> [Пункт задания 1]:
Пожалуйста, воспроизведите без изменений строки из записей: начните со строки, где есть «3. **ラベリング：**», и закончите строкой, где есть «- したがって、単一の ERA5 マップから複数の正例パッチを取得可能».

> [Выбранный отрывок]:
Теперь самое время дать слово свидетельнице со стороны защиты, литературоведу Ирине Служевской: "На крестцах" – название тысячестраничной эпопеи Горенштейна, "хроники времен Ивана IV Грозного". Хроника здесь – жанр шекспировских хроник, – единственный ряд, в который может быть поставлена эта книга. Представьте себе тысячестраничный протокол действий в царствовании прототипического русского тирана: от похода на Новгород до смерти. Данный только в речах, монологах, репликах, криках, теологических спорах, отрывках из писем, воплях убийц и убиваемых, палачей и пытаемых, погибших и спасшихся, подлинных и вымышленных лиц эпохи. Их…не меньше тысячи, и главный из них – сам Иван, данный с библейской точностью деталей и невероятного, кипящего смысла характера. Я не вижу способа рассказать об этой книге. Тут возможен, мне кажется, только построчный комментарий. Тот, кто решится на него, должен, очевидно, сравняться с Горенштейном в знании источников: от Библии, ее апокрифов и всех ее толкований (в которых Иван – как у себя дома) до исторических свидетельств о 16-м столетии (где Горенштейн отнюдь не ограничивается Россией и ее врагами, а чудом и мастерством создает панораму событий от Англии до Китая). До тех пор, пока эта невероятная книга остается неосвоенной, мы не вправе судить об отечественной литературе 20-го века".
Можно увидеть книгу и так, и мысль о скуке покажется кощунственной. Добавлю от себя, что вижу одно из достижений Горенштейна в "На крестцах" в том, что, как ни ставь себя на место Грозного, после этой книги мало в чем можно его оправдать, и уж совершенно невозможно оправдать учиненный опричниками по его приказу погром Новгорода и Пскова, разгром и уничтожение альтернативного образа русской жизни, который мог бы в перспективе стать возможным для всей России.

> [Пункт задания 2]:
Перепишите часть отрывка, начиная со слов «Можно увидеть книгу» и заканчивая словами «для всей России.», заменив в ней «Новгорода» на «Твери».

(Записи данных)
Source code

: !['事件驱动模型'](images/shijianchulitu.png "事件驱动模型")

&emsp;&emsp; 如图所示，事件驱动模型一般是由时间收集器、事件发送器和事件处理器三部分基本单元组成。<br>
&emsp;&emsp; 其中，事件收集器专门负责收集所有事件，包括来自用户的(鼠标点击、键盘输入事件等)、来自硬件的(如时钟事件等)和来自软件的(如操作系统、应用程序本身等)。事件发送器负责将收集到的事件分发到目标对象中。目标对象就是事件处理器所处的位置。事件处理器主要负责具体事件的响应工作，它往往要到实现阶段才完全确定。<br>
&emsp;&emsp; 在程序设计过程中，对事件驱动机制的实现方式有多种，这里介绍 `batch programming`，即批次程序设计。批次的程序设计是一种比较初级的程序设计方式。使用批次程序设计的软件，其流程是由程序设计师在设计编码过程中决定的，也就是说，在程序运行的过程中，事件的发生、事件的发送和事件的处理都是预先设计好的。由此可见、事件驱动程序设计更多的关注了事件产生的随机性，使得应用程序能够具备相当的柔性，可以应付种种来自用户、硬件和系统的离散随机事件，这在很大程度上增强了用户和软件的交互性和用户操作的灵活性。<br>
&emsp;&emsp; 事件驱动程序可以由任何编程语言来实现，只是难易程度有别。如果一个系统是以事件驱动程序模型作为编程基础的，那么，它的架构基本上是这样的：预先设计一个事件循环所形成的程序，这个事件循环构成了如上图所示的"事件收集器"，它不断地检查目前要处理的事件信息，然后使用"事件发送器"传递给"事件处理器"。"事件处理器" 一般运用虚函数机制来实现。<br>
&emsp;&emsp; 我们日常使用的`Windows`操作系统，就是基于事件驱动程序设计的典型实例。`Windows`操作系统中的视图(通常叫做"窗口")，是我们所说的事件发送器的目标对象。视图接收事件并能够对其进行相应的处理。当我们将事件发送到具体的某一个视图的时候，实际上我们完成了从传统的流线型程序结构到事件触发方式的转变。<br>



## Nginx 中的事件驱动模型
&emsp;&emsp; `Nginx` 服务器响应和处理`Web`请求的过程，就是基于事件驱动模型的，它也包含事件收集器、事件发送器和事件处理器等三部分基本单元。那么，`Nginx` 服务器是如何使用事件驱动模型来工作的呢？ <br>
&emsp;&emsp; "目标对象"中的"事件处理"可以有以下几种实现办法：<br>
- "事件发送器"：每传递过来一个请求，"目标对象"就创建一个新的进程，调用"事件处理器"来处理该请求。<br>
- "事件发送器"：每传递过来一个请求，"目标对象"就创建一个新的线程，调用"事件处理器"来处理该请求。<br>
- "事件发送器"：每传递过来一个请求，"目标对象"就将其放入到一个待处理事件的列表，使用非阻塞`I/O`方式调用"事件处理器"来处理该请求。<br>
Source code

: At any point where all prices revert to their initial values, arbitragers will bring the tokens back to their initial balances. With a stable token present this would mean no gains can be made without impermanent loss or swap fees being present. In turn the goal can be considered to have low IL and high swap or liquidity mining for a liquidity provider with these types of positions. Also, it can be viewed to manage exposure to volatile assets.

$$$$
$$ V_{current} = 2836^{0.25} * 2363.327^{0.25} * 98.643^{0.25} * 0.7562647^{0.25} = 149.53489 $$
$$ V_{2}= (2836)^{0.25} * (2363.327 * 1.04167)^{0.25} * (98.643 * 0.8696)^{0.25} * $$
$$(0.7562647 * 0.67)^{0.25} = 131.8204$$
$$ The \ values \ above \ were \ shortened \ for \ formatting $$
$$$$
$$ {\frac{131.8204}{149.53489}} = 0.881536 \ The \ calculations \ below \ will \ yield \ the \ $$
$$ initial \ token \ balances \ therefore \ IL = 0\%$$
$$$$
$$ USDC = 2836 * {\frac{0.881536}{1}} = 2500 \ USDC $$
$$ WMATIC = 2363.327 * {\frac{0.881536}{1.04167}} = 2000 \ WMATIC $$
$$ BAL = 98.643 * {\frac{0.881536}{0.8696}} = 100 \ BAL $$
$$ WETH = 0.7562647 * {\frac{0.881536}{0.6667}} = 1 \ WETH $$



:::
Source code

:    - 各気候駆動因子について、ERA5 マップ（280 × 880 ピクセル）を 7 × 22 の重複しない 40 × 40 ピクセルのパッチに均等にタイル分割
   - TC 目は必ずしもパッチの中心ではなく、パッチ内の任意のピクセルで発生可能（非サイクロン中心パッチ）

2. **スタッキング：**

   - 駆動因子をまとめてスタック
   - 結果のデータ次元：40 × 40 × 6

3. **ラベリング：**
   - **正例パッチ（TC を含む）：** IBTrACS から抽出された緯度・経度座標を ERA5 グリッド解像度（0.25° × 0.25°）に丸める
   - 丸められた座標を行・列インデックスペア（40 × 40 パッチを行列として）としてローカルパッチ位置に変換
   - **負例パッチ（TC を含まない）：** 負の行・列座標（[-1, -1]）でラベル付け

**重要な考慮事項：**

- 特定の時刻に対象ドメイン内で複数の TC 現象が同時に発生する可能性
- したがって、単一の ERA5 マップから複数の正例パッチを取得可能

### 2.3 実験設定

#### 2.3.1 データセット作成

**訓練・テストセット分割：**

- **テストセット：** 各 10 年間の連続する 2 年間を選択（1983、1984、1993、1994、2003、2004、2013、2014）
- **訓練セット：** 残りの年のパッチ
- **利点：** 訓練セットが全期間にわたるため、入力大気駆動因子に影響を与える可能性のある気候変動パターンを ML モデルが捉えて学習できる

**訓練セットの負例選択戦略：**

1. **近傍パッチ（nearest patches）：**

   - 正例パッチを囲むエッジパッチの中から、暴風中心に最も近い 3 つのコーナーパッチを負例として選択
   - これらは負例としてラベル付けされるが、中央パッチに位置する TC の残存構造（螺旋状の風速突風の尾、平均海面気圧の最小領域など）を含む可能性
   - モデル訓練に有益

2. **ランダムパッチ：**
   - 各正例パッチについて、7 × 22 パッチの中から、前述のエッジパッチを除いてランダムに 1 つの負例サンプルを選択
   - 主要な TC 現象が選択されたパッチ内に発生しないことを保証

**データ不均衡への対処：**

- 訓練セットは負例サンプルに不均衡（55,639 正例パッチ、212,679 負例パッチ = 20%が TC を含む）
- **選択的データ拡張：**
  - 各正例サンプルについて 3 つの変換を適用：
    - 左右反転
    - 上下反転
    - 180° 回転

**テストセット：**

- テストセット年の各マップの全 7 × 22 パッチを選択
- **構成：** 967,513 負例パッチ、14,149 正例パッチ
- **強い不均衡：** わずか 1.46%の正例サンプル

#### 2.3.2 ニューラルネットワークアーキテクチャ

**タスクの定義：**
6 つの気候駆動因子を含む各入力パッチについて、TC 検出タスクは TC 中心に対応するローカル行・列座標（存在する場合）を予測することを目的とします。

> [Ваш ответ 1]:
3. **ラベリング：**
   - **正例パッチ（TC を含む）：** IBTrACS から抽出された緯度・経度座標を ERA5 グリッド解像度（0.25° × 0.25°）に丸める
   - 丸められた座標を行・列インデックスペア（40 × 40 パッチを行列として）としてローカルパッチ位置に変換
   - **負例パッチ（TC を含まない）：** 負の行・列座標（[-1, -1]）でラベル付け

**重要な考慮事項：**

- 特定の時刻に対象ドメイン内で複数の TC 現象が同時に発生する可能性
- したがって、単一の ERA5 マップから複数の正例パッチを取得可能

> [Ваш ответ 2]:
Можно увидеть книгу и так, и мысль о скуке покажется кощунственной. Добавлю от себя, что вижу одно из достижений Горенштейна в "На крестцах" в том, что, как ни ставь себя на место Грозного, после этой книги мало в чем можно его оправдать, и уж совершенно невозможно оправдать учиненный опричниками по его приказу погром Твери и Пскова, разгром и уничтожение альтернативного образа русской жизни, который мог бы в перспективе стать возможным для всей России.